Start of Block

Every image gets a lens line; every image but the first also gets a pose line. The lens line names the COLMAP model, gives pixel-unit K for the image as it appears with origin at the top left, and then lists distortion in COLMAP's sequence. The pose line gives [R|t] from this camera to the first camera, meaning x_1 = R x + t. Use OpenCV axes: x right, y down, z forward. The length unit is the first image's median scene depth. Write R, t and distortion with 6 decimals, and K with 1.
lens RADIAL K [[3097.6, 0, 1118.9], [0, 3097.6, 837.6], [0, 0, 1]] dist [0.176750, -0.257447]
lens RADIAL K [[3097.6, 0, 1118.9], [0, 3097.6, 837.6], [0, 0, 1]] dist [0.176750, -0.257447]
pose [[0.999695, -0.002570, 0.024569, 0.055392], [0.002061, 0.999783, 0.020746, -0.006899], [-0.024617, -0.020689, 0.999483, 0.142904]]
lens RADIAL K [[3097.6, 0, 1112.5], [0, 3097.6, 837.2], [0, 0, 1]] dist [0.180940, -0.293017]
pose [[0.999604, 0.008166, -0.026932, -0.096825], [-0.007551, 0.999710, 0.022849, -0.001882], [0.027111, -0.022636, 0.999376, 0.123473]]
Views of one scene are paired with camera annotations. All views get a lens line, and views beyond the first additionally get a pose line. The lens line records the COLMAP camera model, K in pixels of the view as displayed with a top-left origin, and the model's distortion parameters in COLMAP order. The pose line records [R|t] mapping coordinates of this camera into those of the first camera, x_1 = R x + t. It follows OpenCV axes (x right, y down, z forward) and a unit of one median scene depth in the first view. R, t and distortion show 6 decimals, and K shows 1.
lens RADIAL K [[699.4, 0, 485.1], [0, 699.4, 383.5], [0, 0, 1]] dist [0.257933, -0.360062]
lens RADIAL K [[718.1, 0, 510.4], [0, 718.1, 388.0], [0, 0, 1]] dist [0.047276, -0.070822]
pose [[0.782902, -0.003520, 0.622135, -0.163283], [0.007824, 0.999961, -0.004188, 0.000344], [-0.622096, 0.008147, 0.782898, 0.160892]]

End of Block

WORK REQUEST: Every record above needs to be copied exactly.

TASK ANSWER:
Every image gets a lens line; every image but the first also gets a pose line. The lens line names the COLMAP model, gives pixel-unit K for the image as it appears with origin at the top left, and then lists distortion in COLMAP's sequence. The pose line gives [R|t] from this camera to the first camera, meaning x_1 = R x + t. Use OpenCV axes: x right, y down, z forward. The length unit is the first image's median scene depth. Write R, t and distortion with 6 decimals, and K with 1.
lens RADIAL K [[3097.6, 0, 1118.9], [0, 3097.6, 837.6], [0, 0, 1]] dist [0.176750, -0.257447]
lens RADIAL K [[3097.6, 0, 1118.9], [0, 3097.6, 837.6], [0, 0, 1]] dist [0.176750, -0.257447]
pose [[0.999695, -0.002570, 0.024569, 0.055392], [0.002061, 0.999783, 0.020746, -0.006899], [-0.024617, -0.020689, 0.999483, 0.142904]]
lens RADIAL K [[3097.6, 0, 1112.5], [0, 3097.6, 837.2], [0, 0, 1]] dist [0.180940, -0.293017]
pose [[0.999604, 0.008166, -0.026932, -0.096825], [-0.007551, 0.999710, 0.022849, -0.001882], [0.027111, -0.022636, 0.999376, 0.123473]]
Views of one scene are paired with camera annotations. All views get a lens line, and views beyond the first additionally get a pose line. The lens line records the COLMAP camera model, K in pixels of the view as displayed with a top-left origin, and the model's distortion parameters in COLMAP order. The pose line records [R|t] mapping coordinates of this camera into those of the first camera, x_1 = R x + t. It follows OpenCV axes (x right, y down, z forward) and a unit of one median scene depth in the first view. R, t and distortion show 6 decimals, and K shows 1.
lens RADIAL K [[699.4, 0, 485.1], [0, 699.4, 383.5], [0, 0, 1]] dist [0.257933, -0.360062]
lens RADIAL K [[718.1, 0, 510.4], [0, 718.1, 388.0], [0, 0, 1]] dist [0.047276, -0.070822]
pose [[0.782902, -0.003520, 0.622135, -0.163283], [0.007824, 0.999961, -0.004188, 0.000344], [-0.622096, 0.008147, 0.782898, 0.160892]]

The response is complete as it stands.